A little background and more context about this trivia
There is no need for a master or slave distinction with SATA drives because they each connect to the motherboard with their own SATA cable. Two IDE/PATA drives, on the other hand, could share the same data cable, but only one could use it at a time and thus each required a distinct name. In fact, by the time ATA-2 was approved in 1996, the spec referred to the drives as device 0 and device 1, despite master/slave being more commonly recognized.

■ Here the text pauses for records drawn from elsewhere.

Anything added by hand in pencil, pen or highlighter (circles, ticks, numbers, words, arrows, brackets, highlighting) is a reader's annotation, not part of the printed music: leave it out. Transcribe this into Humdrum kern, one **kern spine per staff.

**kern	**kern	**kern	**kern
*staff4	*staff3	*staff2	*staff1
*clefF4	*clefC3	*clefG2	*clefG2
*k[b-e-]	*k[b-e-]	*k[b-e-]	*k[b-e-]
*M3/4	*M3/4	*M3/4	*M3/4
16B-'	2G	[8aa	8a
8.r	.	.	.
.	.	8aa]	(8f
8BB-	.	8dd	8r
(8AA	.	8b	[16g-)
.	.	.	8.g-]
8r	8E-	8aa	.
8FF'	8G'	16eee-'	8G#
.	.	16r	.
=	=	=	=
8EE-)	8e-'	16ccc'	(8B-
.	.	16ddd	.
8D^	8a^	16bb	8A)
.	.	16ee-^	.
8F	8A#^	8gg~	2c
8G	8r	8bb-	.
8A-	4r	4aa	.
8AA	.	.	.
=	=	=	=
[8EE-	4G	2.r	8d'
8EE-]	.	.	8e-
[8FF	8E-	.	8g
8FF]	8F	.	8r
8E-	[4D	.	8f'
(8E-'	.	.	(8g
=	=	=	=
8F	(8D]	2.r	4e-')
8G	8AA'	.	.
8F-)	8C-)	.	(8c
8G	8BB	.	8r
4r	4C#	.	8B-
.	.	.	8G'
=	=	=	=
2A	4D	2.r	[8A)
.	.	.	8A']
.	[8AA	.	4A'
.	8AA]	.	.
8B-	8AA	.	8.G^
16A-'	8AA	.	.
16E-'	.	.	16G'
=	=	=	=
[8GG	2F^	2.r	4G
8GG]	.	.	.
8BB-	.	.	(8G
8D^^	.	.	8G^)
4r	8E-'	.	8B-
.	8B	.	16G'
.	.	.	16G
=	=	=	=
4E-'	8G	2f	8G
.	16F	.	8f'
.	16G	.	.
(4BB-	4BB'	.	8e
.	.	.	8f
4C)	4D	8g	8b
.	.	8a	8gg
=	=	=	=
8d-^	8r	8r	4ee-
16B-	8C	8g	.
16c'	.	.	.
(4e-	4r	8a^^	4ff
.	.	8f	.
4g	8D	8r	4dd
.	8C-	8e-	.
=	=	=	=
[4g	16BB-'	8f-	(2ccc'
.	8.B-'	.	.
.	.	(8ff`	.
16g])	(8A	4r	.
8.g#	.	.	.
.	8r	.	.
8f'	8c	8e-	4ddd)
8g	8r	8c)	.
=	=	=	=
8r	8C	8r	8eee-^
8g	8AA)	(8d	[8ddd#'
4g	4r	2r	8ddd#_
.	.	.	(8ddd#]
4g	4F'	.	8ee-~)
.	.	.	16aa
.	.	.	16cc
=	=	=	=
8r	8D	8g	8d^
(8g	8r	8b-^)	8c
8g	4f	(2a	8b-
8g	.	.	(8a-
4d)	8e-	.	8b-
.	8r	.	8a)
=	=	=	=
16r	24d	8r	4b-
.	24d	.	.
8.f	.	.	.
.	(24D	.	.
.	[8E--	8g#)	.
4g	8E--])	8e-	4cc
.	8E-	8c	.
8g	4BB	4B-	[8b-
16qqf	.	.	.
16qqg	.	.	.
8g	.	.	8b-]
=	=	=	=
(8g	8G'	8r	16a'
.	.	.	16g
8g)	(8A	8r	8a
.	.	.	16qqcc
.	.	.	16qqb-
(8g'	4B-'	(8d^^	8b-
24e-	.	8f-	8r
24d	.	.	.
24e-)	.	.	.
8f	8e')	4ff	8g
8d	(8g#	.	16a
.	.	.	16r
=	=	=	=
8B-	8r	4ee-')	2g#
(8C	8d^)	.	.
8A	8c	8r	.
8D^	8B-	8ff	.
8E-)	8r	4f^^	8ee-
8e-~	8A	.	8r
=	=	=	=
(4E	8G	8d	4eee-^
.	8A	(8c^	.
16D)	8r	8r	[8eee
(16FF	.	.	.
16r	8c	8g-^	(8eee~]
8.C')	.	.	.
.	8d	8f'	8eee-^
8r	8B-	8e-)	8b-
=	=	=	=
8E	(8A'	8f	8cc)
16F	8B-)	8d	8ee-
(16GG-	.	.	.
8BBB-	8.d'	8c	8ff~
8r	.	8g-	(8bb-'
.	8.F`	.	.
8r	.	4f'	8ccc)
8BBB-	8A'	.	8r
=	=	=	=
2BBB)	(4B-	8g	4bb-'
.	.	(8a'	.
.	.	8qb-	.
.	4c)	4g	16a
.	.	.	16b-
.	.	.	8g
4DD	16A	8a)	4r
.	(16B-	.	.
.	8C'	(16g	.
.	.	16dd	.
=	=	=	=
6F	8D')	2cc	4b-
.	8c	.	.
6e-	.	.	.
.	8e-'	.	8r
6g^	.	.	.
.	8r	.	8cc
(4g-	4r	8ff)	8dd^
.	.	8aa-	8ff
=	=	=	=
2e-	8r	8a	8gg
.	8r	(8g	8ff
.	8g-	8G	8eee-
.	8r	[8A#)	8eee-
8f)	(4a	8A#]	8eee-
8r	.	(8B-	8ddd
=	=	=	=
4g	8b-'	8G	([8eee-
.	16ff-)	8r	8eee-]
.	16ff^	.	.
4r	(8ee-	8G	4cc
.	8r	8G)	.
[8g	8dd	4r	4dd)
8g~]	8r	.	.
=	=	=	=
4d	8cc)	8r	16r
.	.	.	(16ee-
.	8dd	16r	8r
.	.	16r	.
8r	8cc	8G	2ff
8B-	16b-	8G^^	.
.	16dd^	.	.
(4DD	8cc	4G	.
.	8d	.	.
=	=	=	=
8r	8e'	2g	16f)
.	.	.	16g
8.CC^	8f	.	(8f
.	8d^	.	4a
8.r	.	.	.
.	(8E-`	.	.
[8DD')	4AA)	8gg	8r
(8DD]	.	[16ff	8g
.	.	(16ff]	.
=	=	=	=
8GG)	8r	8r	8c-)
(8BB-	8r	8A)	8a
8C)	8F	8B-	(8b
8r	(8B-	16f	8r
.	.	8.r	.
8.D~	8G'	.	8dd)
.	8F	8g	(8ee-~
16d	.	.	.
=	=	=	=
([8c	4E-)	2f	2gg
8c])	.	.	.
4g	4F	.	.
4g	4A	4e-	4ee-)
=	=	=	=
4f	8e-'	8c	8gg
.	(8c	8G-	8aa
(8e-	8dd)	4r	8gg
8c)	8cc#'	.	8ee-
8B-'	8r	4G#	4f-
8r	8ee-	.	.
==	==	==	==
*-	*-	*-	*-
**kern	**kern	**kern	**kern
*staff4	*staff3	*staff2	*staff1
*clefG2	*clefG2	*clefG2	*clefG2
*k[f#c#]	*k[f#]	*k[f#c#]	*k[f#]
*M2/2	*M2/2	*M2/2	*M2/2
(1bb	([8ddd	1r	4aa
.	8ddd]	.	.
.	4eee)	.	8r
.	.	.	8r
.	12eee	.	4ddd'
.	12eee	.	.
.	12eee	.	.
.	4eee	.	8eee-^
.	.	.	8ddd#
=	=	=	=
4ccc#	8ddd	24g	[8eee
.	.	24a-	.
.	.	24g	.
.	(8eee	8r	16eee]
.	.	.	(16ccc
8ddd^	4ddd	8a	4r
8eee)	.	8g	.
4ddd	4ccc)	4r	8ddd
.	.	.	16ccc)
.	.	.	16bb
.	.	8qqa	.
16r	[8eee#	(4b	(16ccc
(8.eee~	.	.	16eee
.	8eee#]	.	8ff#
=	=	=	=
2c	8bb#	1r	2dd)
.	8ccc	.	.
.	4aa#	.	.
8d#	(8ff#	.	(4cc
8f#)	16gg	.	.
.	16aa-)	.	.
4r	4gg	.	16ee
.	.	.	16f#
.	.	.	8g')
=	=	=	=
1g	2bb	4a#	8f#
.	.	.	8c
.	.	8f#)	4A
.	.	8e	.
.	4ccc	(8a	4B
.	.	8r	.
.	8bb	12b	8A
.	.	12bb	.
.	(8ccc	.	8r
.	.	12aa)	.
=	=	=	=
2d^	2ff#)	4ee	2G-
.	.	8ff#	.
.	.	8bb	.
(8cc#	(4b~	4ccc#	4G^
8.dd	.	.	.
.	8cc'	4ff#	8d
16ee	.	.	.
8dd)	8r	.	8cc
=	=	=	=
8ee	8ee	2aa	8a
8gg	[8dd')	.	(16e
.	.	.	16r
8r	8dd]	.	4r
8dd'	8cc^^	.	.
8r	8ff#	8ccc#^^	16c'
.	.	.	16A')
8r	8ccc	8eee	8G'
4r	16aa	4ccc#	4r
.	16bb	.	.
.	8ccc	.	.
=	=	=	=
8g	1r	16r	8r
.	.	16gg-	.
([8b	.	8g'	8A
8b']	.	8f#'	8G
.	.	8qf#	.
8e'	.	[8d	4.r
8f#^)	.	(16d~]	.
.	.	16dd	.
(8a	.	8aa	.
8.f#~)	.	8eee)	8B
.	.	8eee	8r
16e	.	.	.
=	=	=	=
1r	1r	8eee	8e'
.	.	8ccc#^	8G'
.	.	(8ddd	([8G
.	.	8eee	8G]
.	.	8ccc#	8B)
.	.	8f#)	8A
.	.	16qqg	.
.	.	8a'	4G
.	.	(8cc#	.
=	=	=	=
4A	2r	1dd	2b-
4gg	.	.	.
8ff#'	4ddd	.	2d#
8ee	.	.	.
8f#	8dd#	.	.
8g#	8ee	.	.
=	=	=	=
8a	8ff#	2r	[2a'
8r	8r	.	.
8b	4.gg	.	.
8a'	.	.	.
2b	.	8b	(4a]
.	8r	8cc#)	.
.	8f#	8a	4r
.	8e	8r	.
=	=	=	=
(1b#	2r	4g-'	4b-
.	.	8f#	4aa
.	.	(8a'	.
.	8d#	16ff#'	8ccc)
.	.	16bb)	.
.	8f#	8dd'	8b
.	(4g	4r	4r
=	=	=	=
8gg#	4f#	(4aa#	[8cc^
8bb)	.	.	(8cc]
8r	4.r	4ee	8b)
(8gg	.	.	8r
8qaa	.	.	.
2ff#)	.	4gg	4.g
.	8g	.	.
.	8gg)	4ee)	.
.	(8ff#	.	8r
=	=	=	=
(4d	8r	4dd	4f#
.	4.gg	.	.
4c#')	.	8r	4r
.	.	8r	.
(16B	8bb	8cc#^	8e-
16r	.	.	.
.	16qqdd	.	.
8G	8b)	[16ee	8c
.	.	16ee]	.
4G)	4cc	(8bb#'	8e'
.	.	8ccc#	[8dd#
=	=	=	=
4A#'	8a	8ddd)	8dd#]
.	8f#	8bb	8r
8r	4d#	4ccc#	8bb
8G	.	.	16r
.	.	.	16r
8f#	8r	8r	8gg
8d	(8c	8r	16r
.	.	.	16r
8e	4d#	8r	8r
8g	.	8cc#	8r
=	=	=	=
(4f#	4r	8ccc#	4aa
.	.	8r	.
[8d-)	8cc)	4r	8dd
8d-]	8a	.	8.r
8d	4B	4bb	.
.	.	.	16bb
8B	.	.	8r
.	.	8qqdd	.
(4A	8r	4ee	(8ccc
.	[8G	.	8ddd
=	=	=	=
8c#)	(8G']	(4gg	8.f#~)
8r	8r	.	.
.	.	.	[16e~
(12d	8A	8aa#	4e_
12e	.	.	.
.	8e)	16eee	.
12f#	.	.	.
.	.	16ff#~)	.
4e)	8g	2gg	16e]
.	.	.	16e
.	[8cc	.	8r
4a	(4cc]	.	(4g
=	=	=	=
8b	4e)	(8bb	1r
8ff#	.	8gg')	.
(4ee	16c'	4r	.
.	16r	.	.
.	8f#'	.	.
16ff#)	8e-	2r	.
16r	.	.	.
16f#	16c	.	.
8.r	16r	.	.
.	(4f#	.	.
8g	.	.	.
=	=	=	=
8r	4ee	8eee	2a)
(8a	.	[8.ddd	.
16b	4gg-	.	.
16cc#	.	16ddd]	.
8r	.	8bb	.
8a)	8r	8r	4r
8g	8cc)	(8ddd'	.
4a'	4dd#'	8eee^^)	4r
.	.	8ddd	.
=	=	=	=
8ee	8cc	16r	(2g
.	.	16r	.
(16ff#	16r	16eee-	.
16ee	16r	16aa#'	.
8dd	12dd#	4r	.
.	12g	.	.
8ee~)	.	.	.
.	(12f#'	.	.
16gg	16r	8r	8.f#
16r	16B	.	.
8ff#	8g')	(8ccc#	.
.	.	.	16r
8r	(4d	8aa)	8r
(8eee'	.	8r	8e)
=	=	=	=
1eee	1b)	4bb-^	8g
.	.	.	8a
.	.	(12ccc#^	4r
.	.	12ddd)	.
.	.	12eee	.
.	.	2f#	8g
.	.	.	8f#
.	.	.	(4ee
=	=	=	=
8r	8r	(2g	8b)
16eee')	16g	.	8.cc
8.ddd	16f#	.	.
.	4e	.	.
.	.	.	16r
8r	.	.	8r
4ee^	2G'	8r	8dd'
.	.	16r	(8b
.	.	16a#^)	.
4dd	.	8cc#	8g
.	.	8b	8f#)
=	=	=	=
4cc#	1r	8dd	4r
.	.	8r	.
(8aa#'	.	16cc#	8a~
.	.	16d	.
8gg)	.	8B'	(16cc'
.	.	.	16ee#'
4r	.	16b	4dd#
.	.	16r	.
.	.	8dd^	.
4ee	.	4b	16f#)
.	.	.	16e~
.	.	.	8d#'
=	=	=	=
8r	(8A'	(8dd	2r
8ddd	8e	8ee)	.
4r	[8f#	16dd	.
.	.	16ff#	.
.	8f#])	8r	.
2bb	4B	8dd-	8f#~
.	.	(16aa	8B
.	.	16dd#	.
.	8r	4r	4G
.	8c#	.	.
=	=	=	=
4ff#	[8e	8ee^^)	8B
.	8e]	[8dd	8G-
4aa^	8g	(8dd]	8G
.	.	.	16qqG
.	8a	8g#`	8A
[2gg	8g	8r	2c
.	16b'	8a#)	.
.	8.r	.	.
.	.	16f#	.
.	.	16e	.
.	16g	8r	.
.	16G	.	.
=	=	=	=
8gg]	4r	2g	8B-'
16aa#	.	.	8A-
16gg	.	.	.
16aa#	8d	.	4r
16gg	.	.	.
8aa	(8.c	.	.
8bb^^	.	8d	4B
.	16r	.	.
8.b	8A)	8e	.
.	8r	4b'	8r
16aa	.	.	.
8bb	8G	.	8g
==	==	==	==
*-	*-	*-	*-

When installing two PATA drives, jumpers on the back of the drives let you designate them a master or slave, the former of which had no priority over the latter and motherboards could also typically boot off either drive based on user preference. "Cable Select" was also a jumper option that could be chosen on the back of both drives to let them automatically set themselves as master or slave based on their position on the data cable.
Serial ATA (SATA) was introduced in 2003 and brought many improvements including smaller, less expensive cables, native hot-swapping, and faster data rates. Within five years of replacing PATA, SATA represented 99% of the desktop PC market share.
While SATA was the standard for many years, eventually it created a bottleneck for faster storage. PCI Express provides a faster interface speed than SATA and it's slowly replacing it as the new standard for high performance SSDs. PCIe using NVMe based storage provides 2-3x the performance of a regular SSD on the SATA interface.